Des clients sont surpris de ne pas trouver sur ma carte Dom Pérignon ou Billecart-Salmon. Mais les histoires de vignerons identifiables sont plus fascinantes. Souvent, les grandes maisons assemblent des raisins différents pour façonner un goût qui sera le même d’année en année. Je préfère mettre en avant des bouteilles de terroir, comme je le ferais avec un bourgogne. C’est intéressant de présenter le champagne comme un vrai vin, avec une forte personnalité et un caractère. On peut accompagner tout un repas avec.
“Les consommateurs deviennent plus exigeants grâce aux sites et aux cavistes”
Les grandes maisons semblent se réveiller et communiquent sur de nouvelles pratiques plus vertueuses.
Roederer (fondée en 1776 – ndlr) s’affiche en conversion bio, les grandes maisons bougent un peu, c’est vrai, car c’est devenu une mode. Tant mieux. Les sommeliers qui cherchent à ne plus se laisser imposer une standardisation du goût et de la manière d’aimer le vin sont aussi en première ligne. Les consommateurs deviennent plus exigeants grâce aux sites et aux cavistes… Je vois se multiplier les salons consacrés aux champagnes de petits producteurs. Certains jeunes reprennent le domaine familial et refusent de vendre leur récolte aux grandes maisons comme c’était la tradition. Moi qui suis passionnée, je ne connais pas tous les nouveaux noms !
L’image d’un vin de fête prévisible est en train d’évoluer en profondeur ?
Ce pays aime pas trop le changement, donc nous verrons bien sur la durée. Mais en ce moment, grâce à un travail de la terre moins productiviste – et hélas aussi au réchauffement climatique –, les vignerons obtiennent des maturités de raisin raisonnables, qui limitent le dosage. Avant, on essayait de diminuer l’acidité en ajoutant du sucre. Aujourd’hui, même si les vignes bien traitées restent une minorité, on ne cherche plus à faire pousser des raisins n’importe comment en se disant qu’on ajoutera quelque chose pour donner du goût. J’ai vu sur Facebook des photos de vignerons nature qui participaient à une dégustation chez Dom Pérignon. Les deux mondes se parlent. Mais il reste du boulot pour que le champagne ne soit plus le vin de papy à Noël.

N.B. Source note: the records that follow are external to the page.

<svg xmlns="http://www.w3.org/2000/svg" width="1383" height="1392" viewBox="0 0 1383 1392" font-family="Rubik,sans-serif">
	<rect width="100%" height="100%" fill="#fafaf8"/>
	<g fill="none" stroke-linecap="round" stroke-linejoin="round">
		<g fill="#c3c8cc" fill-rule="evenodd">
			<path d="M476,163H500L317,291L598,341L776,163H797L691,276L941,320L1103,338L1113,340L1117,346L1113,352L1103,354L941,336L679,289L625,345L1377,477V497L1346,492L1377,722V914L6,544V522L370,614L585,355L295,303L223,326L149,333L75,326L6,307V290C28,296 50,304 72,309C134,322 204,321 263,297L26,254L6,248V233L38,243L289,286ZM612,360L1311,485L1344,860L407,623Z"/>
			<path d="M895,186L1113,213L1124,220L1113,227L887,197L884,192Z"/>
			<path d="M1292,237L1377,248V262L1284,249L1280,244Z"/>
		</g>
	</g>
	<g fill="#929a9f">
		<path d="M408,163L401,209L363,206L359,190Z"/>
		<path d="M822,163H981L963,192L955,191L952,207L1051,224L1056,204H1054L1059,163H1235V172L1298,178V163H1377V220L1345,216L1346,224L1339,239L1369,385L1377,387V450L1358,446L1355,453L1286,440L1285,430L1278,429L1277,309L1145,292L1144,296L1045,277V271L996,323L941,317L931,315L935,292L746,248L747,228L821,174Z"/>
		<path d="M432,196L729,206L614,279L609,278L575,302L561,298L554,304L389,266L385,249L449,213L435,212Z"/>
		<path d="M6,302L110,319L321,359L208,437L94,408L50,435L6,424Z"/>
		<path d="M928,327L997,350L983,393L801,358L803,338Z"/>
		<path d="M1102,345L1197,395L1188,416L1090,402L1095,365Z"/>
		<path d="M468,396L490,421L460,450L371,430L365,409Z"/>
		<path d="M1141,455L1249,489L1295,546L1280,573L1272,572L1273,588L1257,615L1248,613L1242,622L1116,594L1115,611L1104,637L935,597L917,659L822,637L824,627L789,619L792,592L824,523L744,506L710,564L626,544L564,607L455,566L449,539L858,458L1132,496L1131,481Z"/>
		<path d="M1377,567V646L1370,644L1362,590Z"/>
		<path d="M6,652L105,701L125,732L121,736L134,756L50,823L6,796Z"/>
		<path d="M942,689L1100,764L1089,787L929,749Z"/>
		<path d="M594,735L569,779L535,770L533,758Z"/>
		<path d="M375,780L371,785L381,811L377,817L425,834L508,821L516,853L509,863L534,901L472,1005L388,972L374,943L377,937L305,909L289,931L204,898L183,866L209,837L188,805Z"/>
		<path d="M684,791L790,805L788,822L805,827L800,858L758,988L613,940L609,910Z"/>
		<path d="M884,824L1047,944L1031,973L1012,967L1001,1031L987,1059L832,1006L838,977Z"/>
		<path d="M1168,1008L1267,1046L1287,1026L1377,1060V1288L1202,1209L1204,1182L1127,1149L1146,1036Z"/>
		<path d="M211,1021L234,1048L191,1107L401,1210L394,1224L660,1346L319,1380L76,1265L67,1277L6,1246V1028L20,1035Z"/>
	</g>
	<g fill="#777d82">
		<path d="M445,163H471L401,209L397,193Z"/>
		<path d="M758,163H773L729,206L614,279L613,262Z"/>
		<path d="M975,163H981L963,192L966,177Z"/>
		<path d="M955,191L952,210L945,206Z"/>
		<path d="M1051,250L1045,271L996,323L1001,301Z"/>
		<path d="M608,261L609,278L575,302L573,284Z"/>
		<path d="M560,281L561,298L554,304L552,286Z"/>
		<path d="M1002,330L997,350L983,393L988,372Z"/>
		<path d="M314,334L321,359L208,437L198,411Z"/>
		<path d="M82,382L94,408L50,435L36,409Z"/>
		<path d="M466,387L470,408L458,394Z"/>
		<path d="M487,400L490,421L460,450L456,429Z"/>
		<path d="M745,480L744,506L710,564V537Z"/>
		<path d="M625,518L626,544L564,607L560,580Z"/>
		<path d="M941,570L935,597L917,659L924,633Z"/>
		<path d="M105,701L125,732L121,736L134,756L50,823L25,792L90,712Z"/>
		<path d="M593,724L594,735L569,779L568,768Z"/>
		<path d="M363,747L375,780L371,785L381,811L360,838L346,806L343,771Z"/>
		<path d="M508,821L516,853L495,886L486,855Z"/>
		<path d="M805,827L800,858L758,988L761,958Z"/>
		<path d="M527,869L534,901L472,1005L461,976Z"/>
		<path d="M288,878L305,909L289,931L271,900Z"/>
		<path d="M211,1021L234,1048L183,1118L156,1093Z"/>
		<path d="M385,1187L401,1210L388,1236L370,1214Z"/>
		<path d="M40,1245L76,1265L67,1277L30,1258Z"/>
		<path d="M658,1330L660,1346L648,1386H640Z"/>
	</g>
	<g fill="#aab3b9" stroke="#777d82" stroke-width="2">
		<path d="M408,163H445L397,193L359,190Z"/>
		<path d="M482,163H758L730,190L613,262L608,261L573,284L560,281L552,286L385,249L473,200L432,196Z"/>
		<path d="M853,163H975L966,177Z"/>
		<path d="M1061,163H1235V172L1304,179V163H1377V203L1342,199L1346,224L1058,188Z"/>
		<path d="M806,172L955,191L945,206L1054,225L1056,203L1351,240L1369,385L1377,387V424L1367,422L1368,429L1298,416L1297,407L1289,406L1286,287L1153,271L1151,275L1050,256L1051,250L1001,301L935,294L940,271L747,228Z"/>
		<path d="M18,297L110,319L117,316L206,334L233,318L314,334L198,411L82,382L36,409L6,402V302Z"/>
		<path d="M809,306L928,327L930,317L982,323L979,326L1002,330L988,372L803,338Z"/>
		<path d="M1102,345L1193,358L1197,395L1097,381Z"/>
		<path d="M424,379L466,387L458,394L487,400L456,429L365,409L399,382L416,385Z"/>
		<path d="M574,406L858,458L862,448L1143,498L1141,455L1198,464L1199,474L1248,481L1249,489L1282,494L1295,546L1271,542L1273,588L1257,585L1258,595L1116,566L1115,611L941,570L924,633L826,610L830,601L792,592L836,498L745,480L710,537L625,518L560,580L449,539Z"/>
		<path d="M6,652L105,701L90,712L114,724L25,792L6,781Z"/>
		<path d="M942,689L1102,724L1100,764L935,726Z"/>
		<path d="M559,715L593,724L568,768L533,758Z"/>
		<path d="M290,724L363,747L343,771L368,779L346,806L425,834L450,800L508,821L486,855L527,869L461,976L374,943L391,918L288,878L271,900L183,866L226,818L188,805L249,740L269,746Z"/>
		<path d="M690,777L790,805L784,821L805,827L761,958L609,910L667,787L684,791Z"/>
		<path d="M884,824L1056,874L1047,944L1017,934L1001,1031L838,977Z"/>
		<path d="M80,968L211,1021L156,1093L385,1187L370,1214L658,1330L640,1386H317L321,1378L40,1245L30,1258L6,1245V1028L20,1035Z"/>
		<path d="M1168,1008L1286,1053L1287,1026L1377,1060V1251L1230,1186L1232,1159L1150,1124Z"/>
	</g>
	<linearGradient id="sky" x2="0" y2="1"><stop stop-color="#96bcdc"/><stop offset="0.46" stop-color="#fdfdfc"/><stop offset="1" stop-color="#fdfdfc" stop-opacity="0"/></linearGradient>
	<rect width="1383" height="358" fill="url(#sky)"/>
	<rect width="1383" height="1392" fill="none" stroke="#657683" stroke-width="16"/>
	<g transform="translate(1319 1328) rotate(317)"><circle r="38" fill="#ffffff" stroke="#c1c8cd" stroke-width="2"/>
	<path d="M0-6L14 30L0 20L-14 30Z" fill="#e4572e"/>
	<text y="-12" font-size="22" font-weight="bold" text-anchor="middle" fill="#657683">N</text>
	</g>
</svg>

Restaurant Comice 31, avenue de Versailles, Paris XVIe
Sélection : 3 champagnes nature qui déboîtent
BAM !, Domaine Tarlant,env. 100 €, tarlant.com
Trois cépages autochtones champenois (Pinot blanc, Arbanne et Petit Meslier) sont assemblés dans ce breuvage exceptionnel, élevé sept ans sur lie, pour un rendu à la fois tranchant, frais et ample. BAM ! a été élaboré par Benoît et Mélanie Tarlant, dans un domaine familial orienté en biodynamie. “On essaie d’être connectés à la terre et à l’histoire champenoises”, dit l’intéressée. Un parfait champagne de gastronomie dont il ne sort que 800 bouteilles par an.
Fidèle, Domaine Vouetteet Sorbée, env. 50 €, vouette-et-sorbee.com
Pionniers d’un champagne nature d’une finesse rare, Hélène et Bertrand Gautherot produisent des bouteilles respectées par les plus grands œnologues et cuisiniers, dont cette cuvée Fidèle (100 % Pinot noir) d’une éclatante minéralité. Difficile à trouver, cet alter-champagne mérite grandement le détour et nettoie joyeusement le palais de trop d’agressions surtarifées.
Cuvée Colas Robin, Domaine Piollot, environ 30 €, piollot.fr
Ce 100% Pinot noir parcellaire est façonné par Roland Piollot, du village de Polisot, qui a converti au bio les 8,5 hectares d’un domaine ancestral à la fin des années 2000. “Ses vignes sont parmi les plus jolies que j’aie vues, explique Etheliya Hananova. Son attention à la viticulture est extraordinaire, mais il se concentre aussi sur la vinification. Cette cuvée est équilibrée, vibrante et expressive. C’est vraiment quelqu’un à suivre, avec des prix raisonnables.”